When the former managing director of Celtic House and chief executive of Pythian joined Assent in 2014, the company had fewer than 25 employees. Thanks to the latest funding, the firm expects to boost its headcount to 325 within the next 12 to 18 months.
While Mr. Waitman said he couldn’t name any of Assent’s customers for security reasons, he said they include “the biggest of the big companies. I think that kind of raised eyebrows from the investors’ perspective.”
Fortune 1000 clients
That ability to attract multinational clients is rare for a software-as-a-service company such as Assent, said Greenspring managing partner John Averitt. He said most growing enterprise software firms focus on landing small and medium-sized clients before graduating to the big guys.
Not Assent Compliance, which began signing up Fortune 1000 firms practically right out of the gate.
“A lot of SaaS companies, to get to that enterprise level takes a lot of time and a lot more capital,” said Mr. Averitt. “It’s definitely a very strong signal that even in the early days of this business, they were able to achieve large customers and build really trusted relationships with them.”
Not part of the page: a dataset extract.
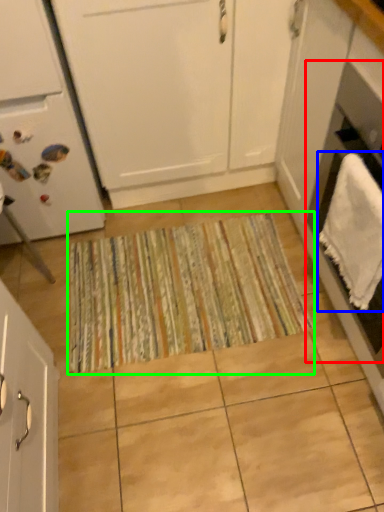
Question: Considering the real-world distances, which object is farthest from oven (highlighted by a red box)? bath towel (highlighted by a blue box) or doormat (highlighted by a green box)?

Choices:
 (A) bath towel
 (B) doormat

Answer: (B)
Mr. Waitman wouldn’t reveal the firm’s monthly recurring revenues, saying only they are between $1 million and $4 million. Assent’s recurring revenues have been growing at more than 100 per cent annually for four consecutive years, a streak that has turned heads in the investment community.
“We’ve been impressed with the products that they’ve delivered to date and the road map of products that they have on the horizon,” Mr. Averitt said. “I think our capital will further drive some of that product R&D.”
In addition to further developing its suite of products, the firm plans to use the latest funding to beef up its sales and marketing teams and expand its reach in Europe, a move that will require significant investment, Mr. Waitman said.
“You can’t go into Europe half-assed,” he said, noting customers on the other side of the Atlantic might ask for additional services and features that will need to be incorporated into new versions of Assent’s software. “That’s a big push for us next year.”
It’s all part of Assent’s bid to become “a truly global company,” Mr. Waitman said. To offer an idea of the kind of scale he’s talking about, he invokes the name of another well-known Ottawa software success story.
“We’ve got a long way to go to be a Shopify, but our series A and our series B are bigger than their series A and their series B,” he said with a chuckle. “Now their series C (a $100-million round in 2013, 16 months before the firm went public) was really big. We’ll see. Whether we can execute as well as Shopify has, whether we can grow to the scale that they have, we’ll only know in five to 10 years.”